75. The method of claim 74, wherein the one or more nucleic acid sequences are within a gene.

76. The method of claim 74, wherein the one or more nucleic acid sequences are upstream or downstream of a gene.

77. The method of claim 74, wherein the one or more nucleic acid sequences are selected from the group consisting of differentially methylated region (DMR) sequences as set forth in Tables 14, 15, 12, FIGS. 10, 14, 17, 18, the POU5F1 gene, the NANOG gene, the OCT4 gene, the SOX2 gene, the KLF4 gene, the C-MYC gene and any combination thereof.

78. The method of claim 74, wherein the methylation status is performed by one or more techniques selected from the group consisting of a nucleic acid amplification, polymerase chain reaction (PCR), methylation specific PCR, bisulfate pyrosequencing, single-strand conformation polymorphism (SSCP) analysis, restriction analysis, microarray technology, and proteomics.

79. The method of claim 74, wherein the reference iPS cell is blood-derived or fibroblast-derived.

80. The method of claim 74, wherein the non-induced pluripotent stem cell is a fertilized embryonic stem cell (fESC) or nuclear transfer embryonic stem cell (ntESC).

▶ [Brief 1]
Answer these questions about the patent claims, one per line, marked the same way:
(a) In claim 76, where in relation to a gene can the nucleic acid sequences lie?
(b) In claim 79, what can the reference iPS cell be derived from?
(c) In claim 80, what two kinds of cell can the non-induced pluripotent stem cell be?
▶ [Brief 2]
Retype word for word the stretch of the patent claims from "78. The method" through "stem cell (ntESC).".

▶ [Supplied records]

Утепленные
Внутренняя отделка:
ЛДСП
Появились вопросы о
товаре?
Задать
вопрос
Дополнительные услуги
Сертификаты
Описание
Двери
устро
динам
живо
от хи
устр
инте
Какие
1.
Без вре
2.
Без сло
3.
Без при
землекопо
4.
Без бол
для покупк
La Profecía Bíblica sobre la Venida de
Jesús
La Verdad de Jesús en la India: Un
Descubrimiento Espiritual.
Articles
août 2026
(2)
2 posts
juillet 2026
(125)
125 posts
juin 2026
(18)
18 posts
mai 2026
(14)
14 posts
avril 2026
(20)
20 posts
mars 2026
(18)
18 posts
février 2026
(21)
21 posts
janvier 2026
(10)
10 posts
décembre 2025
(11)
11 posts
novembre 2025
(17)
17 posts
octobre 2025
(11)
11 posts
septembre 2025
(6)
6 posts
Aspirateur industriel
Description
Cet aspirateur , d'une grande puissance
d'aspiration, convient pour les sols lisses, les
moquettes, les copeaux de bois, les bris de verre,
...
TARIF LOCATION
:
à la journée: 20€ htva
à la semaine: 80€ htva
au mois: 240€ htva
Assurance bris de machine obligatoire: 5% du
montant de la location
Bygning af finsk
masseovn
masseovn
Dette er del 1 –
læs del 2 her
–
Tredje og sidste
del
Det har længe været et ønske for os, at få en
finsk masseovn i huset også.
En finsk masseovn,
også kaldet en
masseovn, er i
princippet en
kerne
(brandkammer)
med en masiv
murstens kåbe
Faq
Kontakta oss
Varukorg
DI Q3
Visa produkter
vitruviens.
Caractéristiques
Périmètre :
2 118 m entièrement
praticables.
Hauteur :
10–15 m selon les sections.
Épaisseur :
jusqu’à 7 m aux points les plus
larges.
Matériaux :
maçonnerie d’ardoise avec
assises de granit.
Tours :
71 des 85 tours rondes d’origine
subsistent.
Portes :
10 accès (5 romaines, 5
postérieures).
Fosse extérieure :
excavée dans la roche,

▶ [Task response 1]
(a) Upstream or downstream of a gene.
(b) Blood or fibroblasts (it is blood-derived or fibroblast-derived).
(c) A fertilized embryonic stem cell (fESC) or a nuclear transfer embryonic stem cell (ntESC).

▶ [Task response 2]
78. The method of claim 74, wherein the methylation status is performed by one or more techniques selected from the group consisting of a nucleic acid amplification, polymerase chain reaction (PCR), methylation specific PCR, bisulfate pyrosequencing, single-strand conformation polymorphism (SSCP) analysis, restriction analysis, microarray technology, and proteomics.

79. The method of claim 74, wherein the reference iPS cell is blood-derived or fibroblast-derived.

80. The method of claim 74, wherein the non-induced pluripotent stem cell is a fertilized embryonic stem cell (fESC) or nuclear transfer embryonic stem cell (ntESC).